During one portion of the tour, our guide turned off all of the lights in a section so we could see just how dark it was inside the cave. It was pitch black. We couldn’t see anything at all! I could see how exploring the caves initially would have had its challenges, and I appreciated that all of the lights were carefully placed and installed.
We descended deep into the bowels of the cave. Sometimes the ceiling would be directly above our heads, but at other times, the rocks extended way up high. Sometimes we would walk through narrower passages, and at other times, we would gather in larger rooms. It was fascinating to discover the interesting patterns carved over millions of years into the limestone walls.

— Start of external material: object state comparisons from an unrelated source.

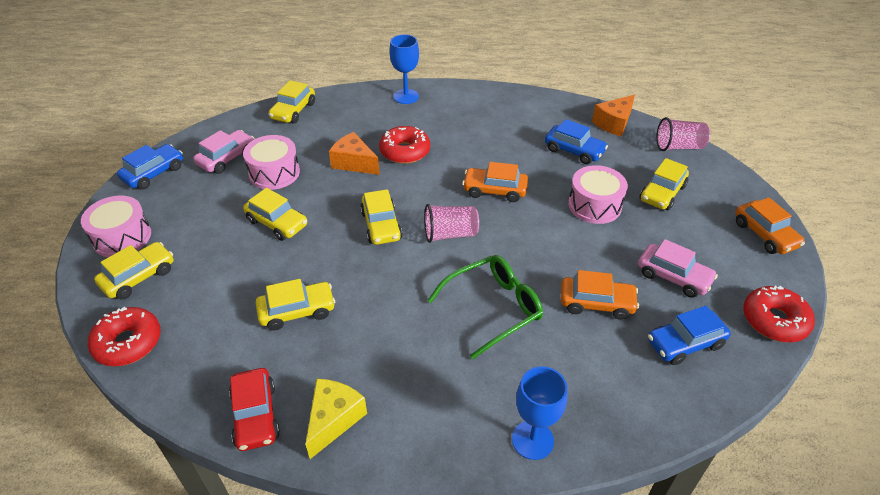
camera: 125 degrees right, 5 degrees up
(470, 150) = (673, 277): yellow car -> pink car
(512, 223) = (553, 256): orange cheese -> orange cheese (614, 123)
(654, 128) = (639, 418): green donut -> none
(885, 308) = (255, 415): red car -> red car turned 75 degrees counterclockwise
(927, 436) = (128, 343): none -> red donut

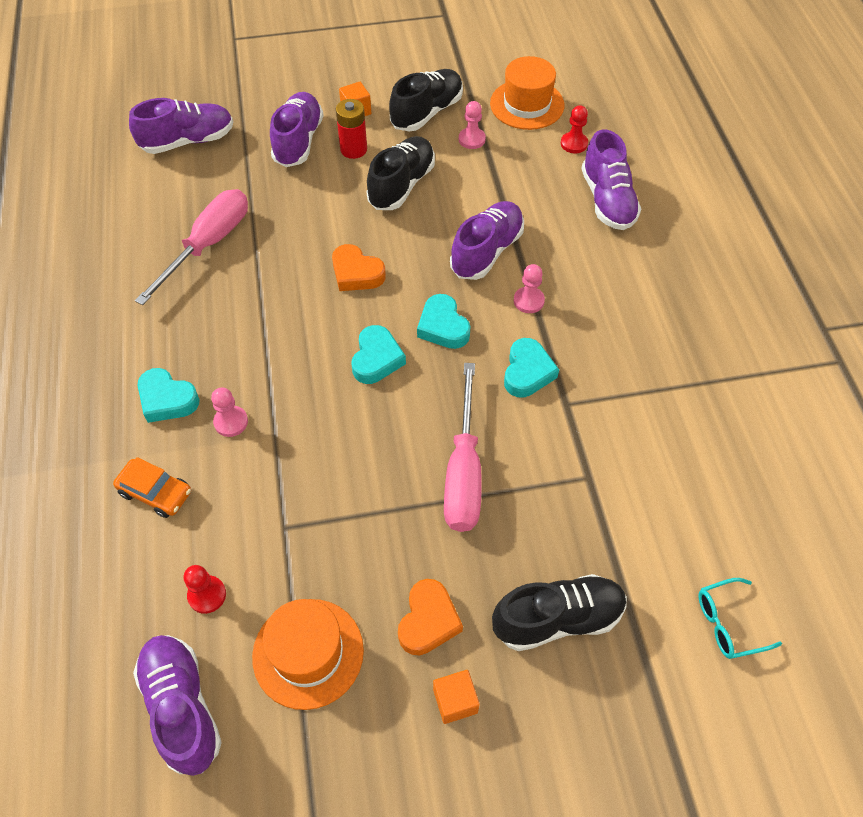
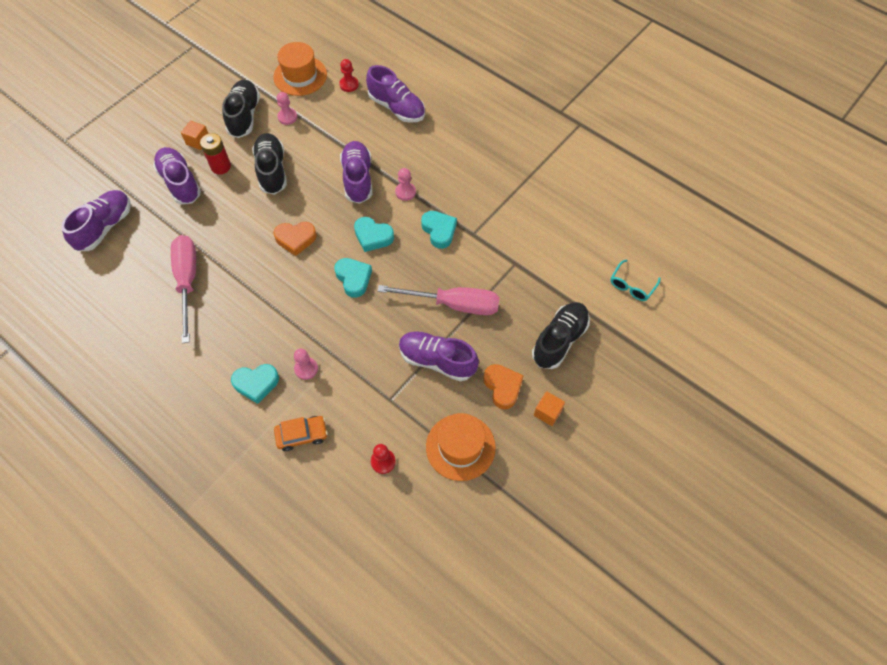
camera: 40 degrees left, 5 degrees up
(182, 707) = (424, 520): purple shoe -> purple shoe (437, 360)
(463, 471) = (453, 304): pink screwdriver -> pink screwdriver turned 45 degrees counterclockwise

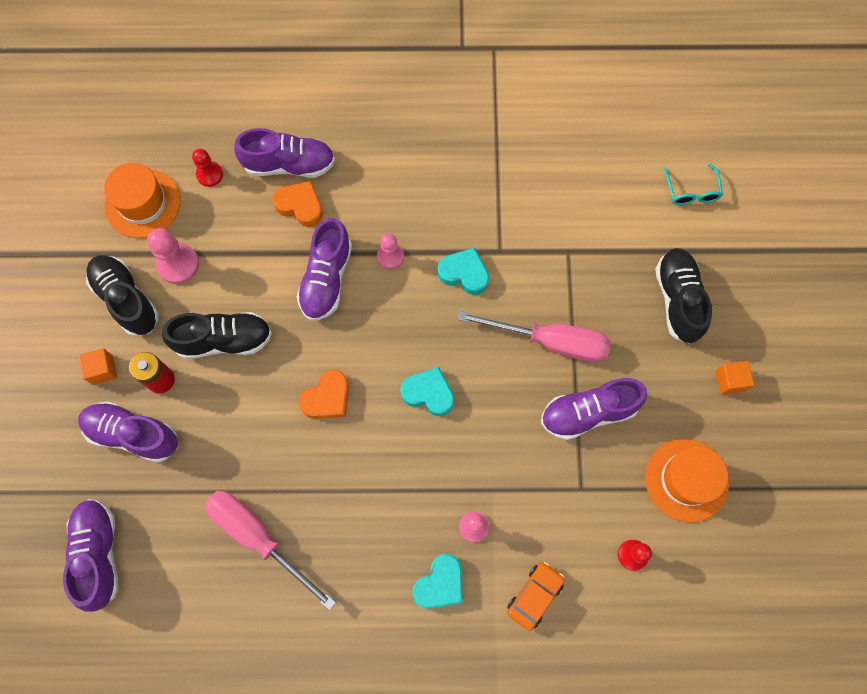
camera: 40 degrees left, 10 degrees up
(272, 170) = (224, 340): black shoe -> black shoe turned 135 degrees clockwise
(287, 117) = (178, 264): pink pawn -> pink pawn, size x1.54
(358, 179) = (326, 279): purple shoe -> purple shoe turned 120 degrees counterclockwise
(373, 236) = (404, 332): turquoise heart -> none
(453, 304) = (550, 341): pink screwdriver -> pink screwdriver turned 45 degrees clockwise
(502, 387) = (670, 389): orange heart -> orange heart (300, 206)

After about an hour, our tour was over as we walked out into a very lush forested area. We were urged to follow the path and take a look into a giant sinkhole near the cave.
We had a fantastic time at Bonnechere Caves. It was great to learn some historical facts about a region that is fairly close to home. It was very educational for people of all ages, while remaining exciting and fun. We walked around examining all of the patterns and grooves in the rocks, and admired the stalactites that have been growing for thousands of years. I highly recommend checking out Bonnechere Caves, especially if you’re looking for a fun activity to do on a rainy (or sunny!) day.
Bonnechere Caves open on the May Long Weekend (Victoria Day) and close for the season on Canadian Thanksgiving (the 2nd weekend in October).